Intellectuals say Khanda Mah essential to revive literature

Hidayat Khan October 16, 2015

PESHAWAR: From proverbs to the use of donkeys, Ajmal Khan Afridi’s Khanda Mah or Laughter is forbidden tackles a wide range of social issues and its publication is being touted as essential by the literati. It is the only Pashto comedy prose book published in recent times.

“In my personal view, quality writers have stopped working in Pashto literature for some time,” says Saadullah Jan Burq who has also written Pashto comedy dramas for years. “And I am greatly disappointed by this,” he continues. Barq adds this recent publication provides a ray of hope that writers are still interested in creating quality work.

With a pinch of laughter

The book has ten chapters discussing different issues such as Pashto cinema. He talks about the deteriorating quality of films and the manner in which they destroy culture and impact society.

About medical facilities in rural areas, he questions illiterate quacks becoming doctors and treating uneducated villagers.

His book touches upon a vast range of other topics such as Pashto literature, proverbs, the use of donkeys, traffic jams, unemployment and other matters.

Scathing satire

Afridi’s work is similar to that of Barq in its scathing criticism of the system and social issues plaguing society for years. Barq adds there are no quality writers in either television or radio; two important mediums shaping the behaviour of the country.

In recent times, most attention is focused on war and terrorism, while literature and culture have been largely ignored. There are a number of comedy poets across the province, however, a lack of resources means there are no organised efforts to get their work to the people.

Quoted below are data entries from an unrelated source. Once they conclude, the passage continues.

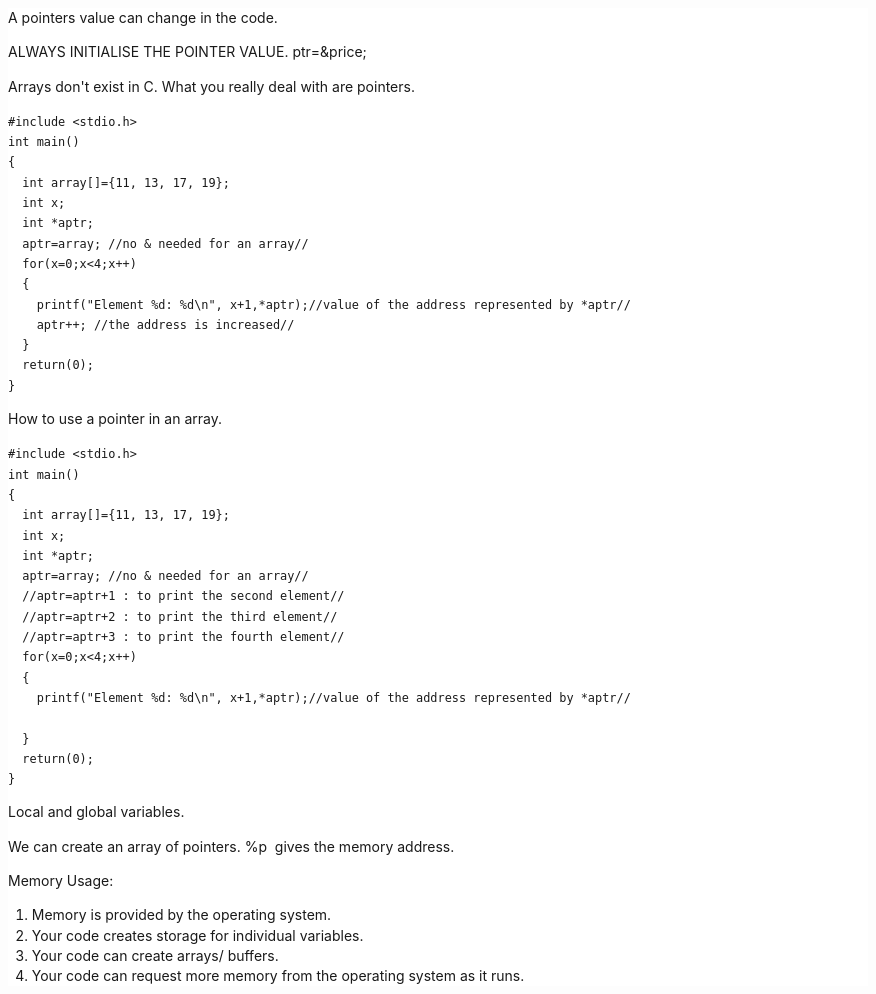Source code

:A pointers value can change in the code.

ALWAYS INITIALISE THE POINTER VALUE.
ptr=&price;

Arrays don't exist in C.
What you really deal with are pointers.

```
#include <stdio.h>
int main()
{
  int array[]={11, 13, 17, 19};
  int x;
  int *aptr;
  aptr=array; //no & needed for an array//
  for(x=0;x<4;x++)
  {
    printf("Element %d: %d\n", x+1,*aptr);//value of the address represented by *aptr//
    aptr++; //the address is increased//
  }
  return(0);
}
```
How to use a pointer in an array.

```
#include <stdio.h>
int main()
{
  int array[]={11, 13, 17, 19};
  int x;
  int *aptr;
  aptr=array; //no & needed for an array//
  //aptr=aptr+1 : to print the second element//
  //aptr=aptr+2 : to print the third element//
  //aptr=aptr+3 : to print the fourth element//
  for(x=0;x<4;x++)
  {
    printf("Element %d: %d\n", x+1,*aptr);//value of the address represented by *aptr//
    
  }
  return(0);
}
```

Local and global variables.

We can create an array of pointers.
%p  gives the memory address.

Memory Usage:

1. Memory is provided by the operating system.
2. Your code creates storage for individual variables.
3. Your code can create arrays/ buffers.
4. Your code can request more memory from the operating system as it runs.
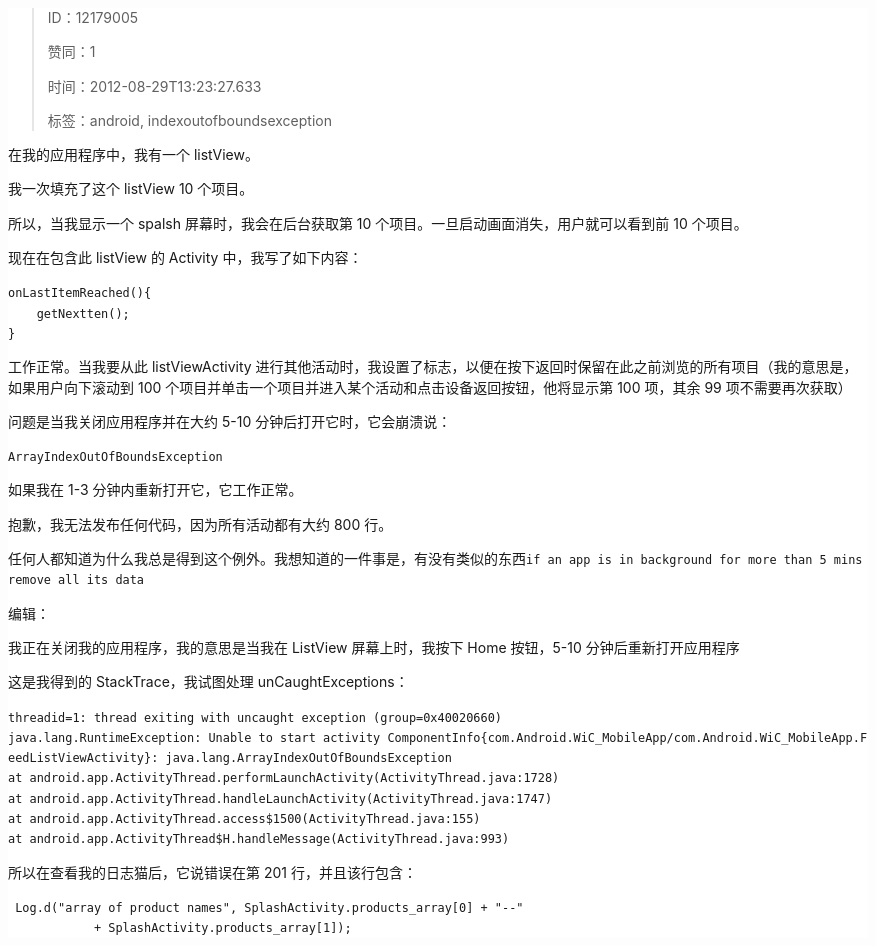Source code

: > ID：12179005
> 
> 赞同：1
> 
> 时间：2012-08-29T13:23:27.633
> 
> 标签：android, indexoutofboundsexception

在我的应用程序中，我有一个 listView。

我一次填充了这个 listView 10 个项目。

所以，当我显示一个 spalsh 屏幕时，我会在后台获取第 10 个项目。一旦启动画面消失，用户就可以看到前 10 个项目。

现在在包含此 listView 的 Activity 中，我写了如下内容：

```
onLastItemReached(){
    getNextten();
} 
```

工作正常。当我要从此 listViewActivity 进行其他活动时，我设置了标志，以便在按下返回时保留在此之前浏览的所有项目（我的意思是，如果用户向下滚动到 100 个项目并单击一个项目并进入某个活动和点击设备返回按钮，他将显示第 100 项，其余 99 项不需要再次获取）

问题是当我关闭应用程序并在大约 5-10 分钟后打开它时，它会崩溃说：

```
ArrayIndexOutOfBoundsException 
```

如果我在 1-3 分钟内重新打开它，它工作正常。

抱歉，我无法发布任何代码，因为所有活动都有大约 800 行。

任何人都知道为什么我总是得到这个例外。我想知道的一件事是，有没有类似的东西`if an app is in background for more than 5 mins remove all its data`

编辑：

我正在关闭我的应用程序，我的意思是当我在 ListView 屏幕上时，我按下 Home 按钮，5-10 分钟后重新打开应用程序

这是我得到的 StackTrace，我试图处理 unCaughtExceptions：

```
threadid=1: thread exiting with uncaught exception (group=0x40020660)
java.lang.RuntimeException: Unable to start activity ComponentInfo{com.Android.WiC_MobileApp/com.Android.WiC_MobileApp.FeedListViewActivity}: java.lang.ArrayIndexOutOfBoundsException
at android.app.ActivityThread.performLaunchActivity(ActivityThread.java:1728)
at android.app.ActivityThread.handleLaunchActivity(ActivityThread.java:1747)
at android.app.ActivityThread.access$1500(ActivityThread.java:155)
at android.app.ActivityThread$H.handleMessage(ActivityThread.java:993) 
```

所以在查看我的日志猫后，它说错误在第 201 行，并且该行包含：

```
 Log.d("array of product names", SplashActivity.products_array[0] + "--"
            + SplashActivity.products_array[1]); 
```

The 128-page Khanda Mah, published by Jaras Literary Society, is an organised effort. The writer claims he has written it in simple language, while another poetry compilation is also in the press for publishing. He adds other Pashto comedy prose by him will be published within a year.

“When there is a war-like situation all around, there are almost no literary sessions and Pukhtuns are in tears,” says Ziaullah Hamdard of Abdul Wali Khan University Mardan. “Turning tears to smiles is a great service.” He adds prose writers are in the minority compared to poets. He believes such a book will help revive the reading culture among the public.

Published in The Express Tribune, October 16th, 2015.